Hardware Acceleration Settings
Go to Settings (gear icon) → Performance:
- GPU Offload Layers: How many transformer layers to run on GPU. Set to maximum your VRAM allows. More layers on GPU = faster generation
- CPU Threads: For CPU-only inference, set to your physical core count (not logical)
- Context Length: How much conversation history the model retains. Larger context = more RAM used; 4096 is fine for most chats
LM Studio auto-detects and configures your GPU. On NVIDIA, it uses CUDA. On AMD, it uses ROCm (Linux) or Vulkan (Windows). On Apple Silicon, it uses Metal for exceptional performance — even M2/M3/M4 MacBook Air chips run 7B models well.
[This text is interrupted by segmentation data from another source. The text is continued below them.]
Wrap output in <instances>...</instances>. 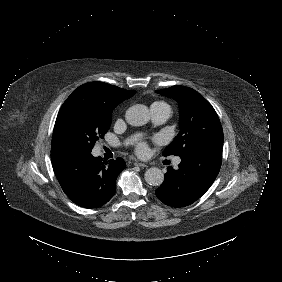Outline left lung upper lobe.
<instances>
[{
    "label": "left lung upper lobe",
    "instance_id": "1",
    "mask_svg": "<svg viewBox=\"0 0 282 282\" xmlns=\"http://www.w3.org/2000/svg\"><path fill=\"white\" fill-rule=\"evenodd\" d=\"M157 93L173 98L179 103L181 130L166 147L164 156H184L202 147L223 146V130L211 104L197 91L185 86H172Z\"/></svg>",
    "mask_w": 282,
    "mask_h": 282
}]
</instances>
Using the Local OpenAI-Compatible API
LM Studio’s local server is its most powerful feature for developers. Enable it:
- Click Local Server in the left sidebar
- Load a model
- Click Start Server (default port: 1234)
Use with Python:
from openai import OpenAI
client = OpenAI(
base_url="http://localhost:1234/v1",
api_key="not-needed" # LM Studio doesn't require auth
)
response = client.chat.completions.create(
model="local-model", # model name doesn't matter with LM Studio
messages=[
{"role": "system", "content": "You are a helpful assistant."},
{"role": "user", "content": "Explain LUKS encryption in 3 sentences."}
]
)
print(response.choices[0].message.content)
Any application that supports custom OpenAI API endpoints works with LM Studio — including Cursor, Obsidian AI plugins, and custom scripts. This is how you integrate local AI into your existing tools without sending data to OpenAI.
LM Studio vs. Ollama
Both run local LLMs but with different approaches:
| Feature | LM Studio | Ollama |
|---|---|---|
| UI | Desktop GUI | CLI |
| Model discovery | Built-in browser | Manual pull |
| API | OpenAI-compatible | Ollama API + OpenAI compat |
| Open WebUI support | Yes | Yes |
| Platforms | Win/Mac/Linux | Win/Mac/Linux |
| Best for | Beginners, GUI users | Power users, Docker deployments |
Many users run both: LM Studio for exploring and testing models, Ollama for production deployments behind Open WebUI.
LM Studio lowers the barrier to running private AI substantially — if you’ve been hesitant to set up local LLMs due to the command-line complexity, LM Studio’s GUI makes it as approachable as installing any desktop app.